- [EXCERPTED PASSAGE]
---*---
The degendering of the house is more significant than the restroom, because the house is the most primitive and personal architectural setting upon which our identities depend.

If you get a chance to visit historical houses, take note of what is different with any house over a century old from today. You will notice rooms were separated by many walls and doors unlike the open floorplan popular these days. You will see wallpaper patters that set a particular mood in each room. You will notice the sitting rooms which were used by men has a unique style. Gathering spaces were designed for interaction while today they facilitate TV entertainment consumption. As I peruse up-end real estate in Utah, is it coincidence that almost all have huge movie rooms? Why do they look like hotels rather than houses? As you peruse through these historic houses, imaging daily life and ponder how the countless hours spent in such a structure would add up to a profound difference in your consciousness and behavior.

Housing Projects – Social justice proponents understand how consciousness is shaped by setting, and they study very hard “issues of social justice and seek to challenge narrow views of the home as a site constituted, occupied, and performed by ‘appropriately’ gendered and sexed bodies.” They believe sexual identity is a construct of conditioning. Instead of family interaction their sterile and genderless designs facilitate consumerism. Instead of personalized homes, they want parents to be in a cubicle working long hours as a productive worker for a corporation. The “house” becomes a concrete unit in a massive housing project, like the housing projects built by Modernists in the 1960’s which replaced neighborhoods of houses: “The grandiloquence of these projects embodies the architectural optimism of the era, and the architects’ firm belief in modernist narratives of progress and universalisation. The schedules of accommodation represent an extreme rationalisation of society and impose patters of behavior whose aim is the optimisation of economic productivity.” (Felipe Hernández)
---*---
Dataset entries:

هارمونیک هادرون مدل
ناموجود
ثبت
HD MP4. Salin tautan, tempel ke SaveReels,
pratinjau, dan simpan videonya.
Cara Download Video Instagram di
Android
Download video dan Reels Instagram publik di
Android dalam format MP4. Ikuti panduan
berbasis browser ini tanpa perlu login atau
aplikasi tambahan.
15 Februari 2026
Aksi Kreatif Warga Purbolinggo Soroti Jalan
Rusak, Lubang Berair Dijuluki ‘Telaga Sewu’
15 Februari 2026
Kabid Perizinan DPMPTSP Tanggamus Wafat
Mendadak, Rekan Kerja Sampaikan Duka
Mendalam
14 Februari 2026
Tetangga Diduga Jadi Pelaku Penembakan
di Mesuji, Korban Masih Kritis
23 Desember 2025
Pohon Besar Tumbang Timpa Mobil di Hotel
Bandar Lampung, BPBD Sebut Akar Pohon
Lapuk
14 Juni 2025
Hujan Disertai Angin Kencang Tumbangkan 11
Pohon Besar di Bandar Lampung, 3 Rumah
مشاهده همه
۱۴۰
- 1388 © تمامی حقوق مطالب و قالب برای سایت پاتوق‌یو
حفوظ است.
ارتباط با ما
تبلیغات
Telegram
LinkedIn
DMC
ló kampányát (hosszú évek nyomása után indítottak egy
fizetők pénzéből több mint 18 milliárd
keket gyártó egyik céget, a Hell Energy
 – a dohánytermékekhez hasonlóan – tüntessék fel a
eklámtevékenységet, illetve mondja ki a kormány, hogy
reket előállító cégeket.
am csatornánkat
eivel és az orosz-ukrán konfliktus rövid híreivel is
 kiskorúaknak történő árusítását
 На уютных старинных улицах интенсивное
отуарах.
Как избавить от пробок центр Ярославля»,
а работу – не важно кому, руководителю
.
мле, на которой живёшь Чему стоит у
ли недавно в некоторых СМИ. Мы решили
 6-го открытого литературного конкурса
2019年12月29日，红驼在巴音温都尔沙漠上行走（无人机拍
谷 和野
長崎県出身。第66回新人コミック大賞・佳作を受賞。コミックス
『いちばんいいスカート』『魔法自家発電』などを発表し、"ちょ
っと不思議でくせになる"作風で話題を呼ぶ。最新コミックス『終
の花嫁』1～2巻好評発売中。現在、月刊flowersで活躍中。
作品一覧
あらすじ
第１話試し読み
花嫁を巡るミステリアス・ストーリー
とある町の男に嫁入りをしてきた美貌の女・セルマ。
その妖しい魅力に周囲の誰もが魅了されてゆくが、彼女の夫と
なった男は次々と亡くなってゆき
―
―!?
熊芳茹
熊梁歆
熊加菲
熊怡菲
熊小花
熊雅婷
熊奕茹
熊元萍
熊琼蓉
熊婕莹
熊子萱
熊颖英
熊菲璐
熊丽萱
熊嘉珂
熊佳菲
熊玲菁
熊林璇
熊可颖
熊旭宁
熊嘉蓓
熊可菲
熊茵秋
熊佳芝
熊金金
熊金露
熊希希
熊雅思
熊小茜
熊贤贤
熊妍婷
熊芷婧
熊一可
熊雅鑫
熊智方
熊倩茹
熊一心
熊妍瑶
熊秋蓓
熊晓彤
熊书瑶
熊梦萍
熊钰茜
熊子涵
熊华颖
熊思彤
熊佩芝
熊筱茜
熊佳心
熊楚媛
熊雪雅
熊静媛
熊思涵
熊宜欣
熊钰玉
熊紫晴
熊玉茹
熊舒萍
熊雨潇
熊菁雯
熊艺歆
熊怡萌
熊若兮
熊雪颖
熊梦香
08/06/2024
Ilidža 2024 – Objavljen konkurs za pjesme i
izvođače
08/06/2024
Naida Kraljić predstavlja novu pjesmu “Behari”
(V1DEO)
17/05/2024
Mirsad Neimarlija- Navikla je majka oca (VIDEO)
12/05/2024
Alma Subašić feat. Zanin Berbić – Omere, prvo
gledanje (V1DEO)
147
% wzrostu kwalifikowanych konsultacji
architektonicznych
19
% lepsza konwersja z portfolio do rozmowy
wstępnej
---*---
Set down word for word the part of the passage on house design starting with "The degendering of" and going on through "our identities depend.".

The degendering of the house is more significant than the restroom, because the house is the most primitive and personal architectural setting upon which our identities depend.